[XeTeX] XeTeX and diacritics

Mon Mar 24 21:12:10 CET 2008

Ross Moore wrote:
>
> By the way, that  junicode  font looks nice.
> It's documentation has some advice that I don't know whether
> it is standard or not.
> e.g.
>
> Characters with diacritics.
> Both Unicode and MUFI contain large numbers
> of characters with diacritics.

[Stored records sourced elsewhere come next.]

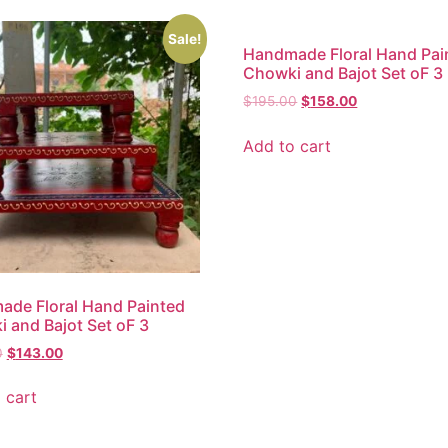
Sale!
Handmade Floral Hand Pai
Chowki and Bajot Set oF 3
$
195.00
$
158.00
Add to cart
de Floral Hand Painted
 and Bajot Set oF 3
0
$
143.00
 cart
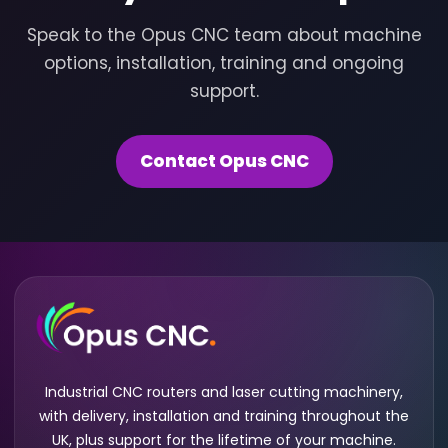
Speak to the Opus CNC team about machine
options, installation, training and ongoing
support.
Contact Opus CNC
Industrial CNC routers and laser cutting machinery,
with delivery, installation and training throughout the
UK, plus support for the lifetime of your machine.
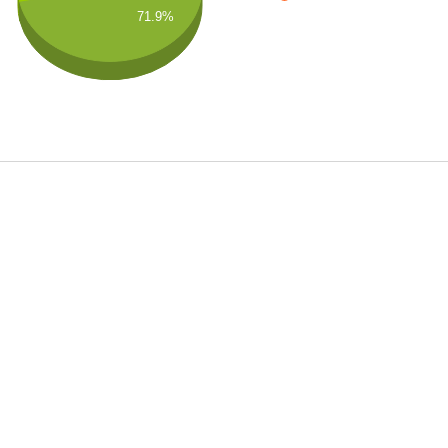
71.9%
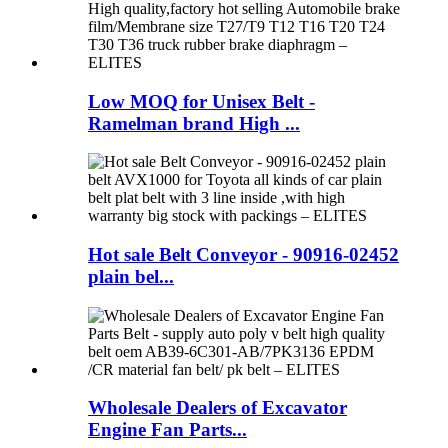
Low MOQ for Unisex Belt -
Ramelman brand High ...
Hot sale Belt Conveyor - 90916-02452
plain bel...
Wholesale Dealers of Excavator
Engine Fan Parts...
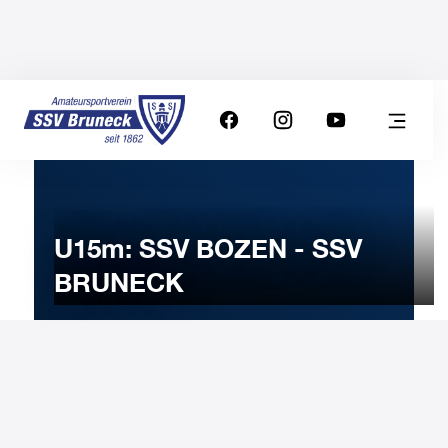
U15m: SSV BOZEN - SSV
BRUNECK
13
JANUARY
2026
Tuesday
18:00
-
Uhr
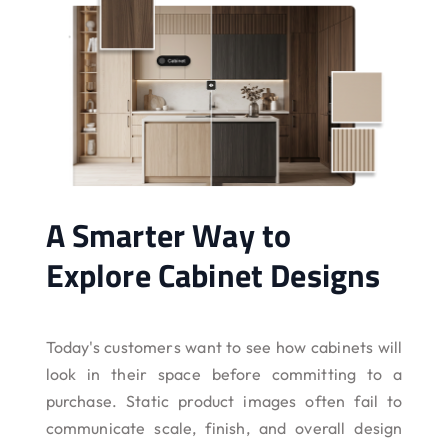
A Smarter Way to
Explore Cabinet Designs
Today's customers want to see how cabinets will
look in their space before committing to a
purchase. Static product images often fail to
communicate scale, finish, and overall design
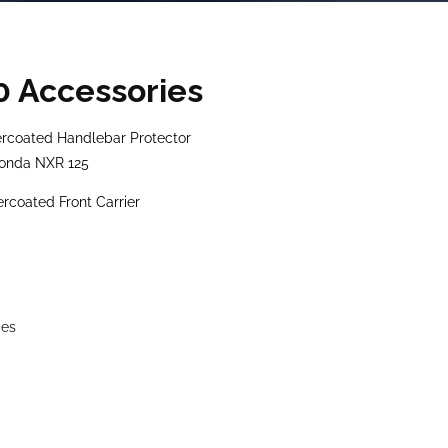
0 Accessories
coated Handlebar Protector
Honda NXR 125
oated Front Carrier
ies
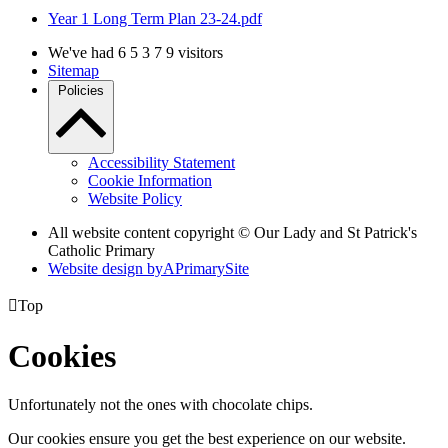
Year 1 Long Term Plan 23-24.pdf
We've had
6
5
3
7
9
visitors
Sitemap
Policies
Accessibility Statement
Cookie Information
Website Policy
All website content copyright © Our Lady and St Patrick's
Catholic Primary
Website design by
A
PrimarySite

Top
Cookies
Unfortunately not the ones with chocolate chips.
Our cookies ensure you get the best experience on our website.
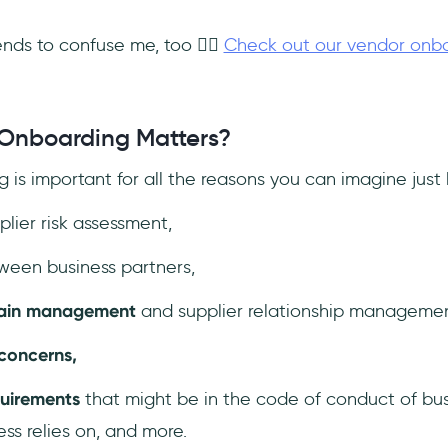
nds to confuse me, too 🤷‍♀️
Check out our vendor onboa
Onboarding Matters?
 is important for all the reasons you can imagine just
lier risk assessment,
een business partners,
hain management
and supplier relationship management
 concerns,
quirements
that might be in the code of conduct of bu
ess relies on, and more.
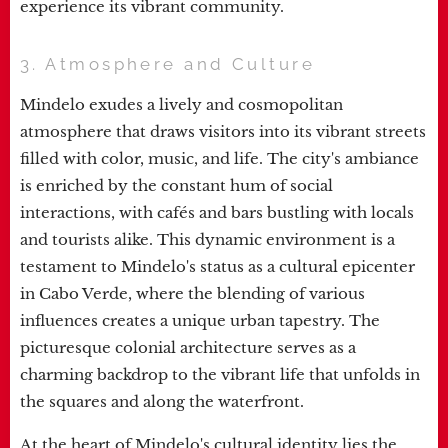
experience its vibrant community.
3. Atmosphere and Culture
Mindelo exudes a lively and cosmopolitan
atmosphere that draws visitors into its vibrant streets
filled with color, music, and life. The city's ambiance
is enriched by the constant hum of social
interactions, with cafés and bars bustling with locals
and tourists alike. This dynamic environment is a
testament to Mindelo's status as a cultural epicenter
in Cabo Verde, where the blending of various
influences creates a unique urban tapestry. The
picturesque colonial architecture serves as a
charming backdrop to the vibrant life that unfolds in
the squares and along the waterfront.
At the heart of Mindelo's cultural identity lies the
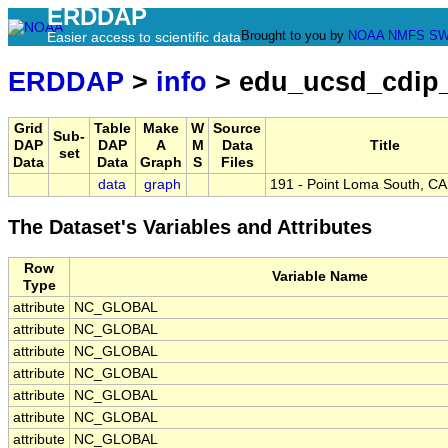
ERDDAP
Brought to you by
NOAA
NMFS
SW
Easier access to scientific data
ERDDAP
>
info
> edu_ucsd_cdip
Grid
Table
Make
W
Source
Sub-
DAP
DAP
A
M
Data
Title
set
Data
Data
Graph
S
Files
data
graph
191 - Point Loma South, CA
The Dataset's Variables and Attributes
Row
Variable Name
Type
attribute
NC_GLOBAL
attribute
NC_GLOBAL
attribute
NC_GLOBAL
attribute
NC_GLOBAL
attribute
NC_GLOBAL
attribute
NC_GLOBAL
attribute
NC_GLOBAL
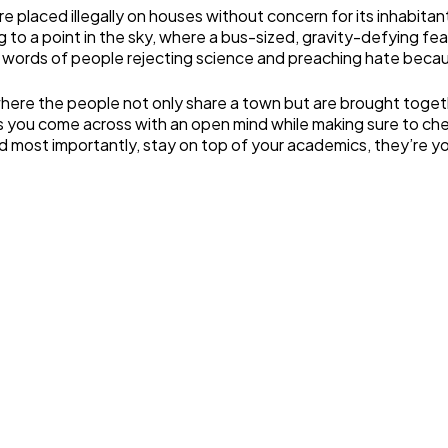
are placed illegally on houses without concern for its inhabit
ng to a point in the sky, where a bus-sized, gravity-defying 
e words of people rejecting science and preaching hate becaus
, where the people not only share a town but are brought toge
eas you come across with an open mind while making sure to ch
most importantly, stay on top of your academics, they’re your 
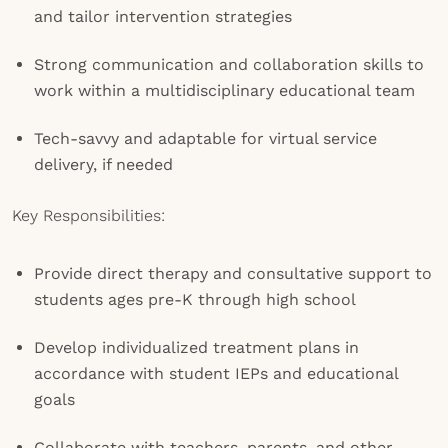
and tailor intervention strategies
Strong communication and collaboration skills to
work within a multidisciplinary educational team
Tech-savvy and adaptable for virtual service
delivery, if needed
Key Responsibilities:
Provide direct therapy and consultative support to
students ages pre-K through high school
Develop individualized treatment plans in
accordance with student IEPs and educational
goals
Collaborate with teachers, parents, and other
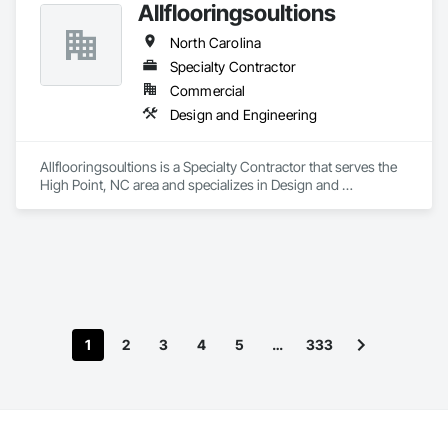
Allflooringsoultions
North Carolina
Specialty Contractor
Commercial
Design and Engineering
Allflooringsoultions is a Specialty Contractor that serves the 
High Point, NC area and specializes in Design and 
Engineering.
1
2
3
4
5
…
333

Make it a habit never to use these  
> “precomposed”
> characters directly; rather use the “plain” character followed by
> a character from the Unicode “Combining Diacritics” range. (This  
> works
> with Word for Windows when Uniscribe is enabled, and also with other
> OpenType-aware applications.) In almost all cases the application  
> will either
> substitute the correct precomposed character or position the diacritic
> correctly.
>
>
> Presumably this is based upon an expectation that the combining
> characters are likely to work more often, rather than expecting
> a font to have all the precomposed ones available.
> Yet JK's remark concerning Gentium contradicts this.
>
> Furthermore, I setup  xunicode.sty  to use precomposed characters
> when there is a Unicode code-point allocated, with combining
> sequences as a fallback --- especially with the standard accents
> (i.e, those that occur in the older latin-based font encodings).
>
> So my question is:
>   Is there really any advantage in following the above advice?
>
> Another question is:
>   Does it matter what is done at the input or macro levels?
>   Does XeTeX produce the same output in the PDF whether a precomposed
>   character or combining sequence is used, when there is a choice?
>
>
>   
The advice in the Junicode doc is specifically for Junicode users, and 
especially for medievalists who need some of the hundreds of precomposed 
characters in the Medieval Unicode Font Initiative 
(http://gandalf.aksis.uib.no/mufi/) encoded in the PUA. I strongly 
oppose including PUA characters directly in documents: to keep documents 
portable I suggest instead using sequences of letter + combining 
diacritic (+ combining diacritic . . .).  Junicode uses ccmp to 
substitute the precomposed character when possible, and uses anchors as 
a fallback. Both of these methods, of course, work brilliantly with 
XeTeX. One of Junicode's goals is to support all of MUFI while making it 
unnecessary to actually insert any PUA characters into a document.

For the common combinations in the Unicode Latin ranges I expect that 
most will just include the precomposed characters, and these will be 
portable enough. But even there I can see some advantages to using the 
combining diacritics.

None of this works in Gentium because it has little or no OpenType 
support. How I wish it did!

Peter Baker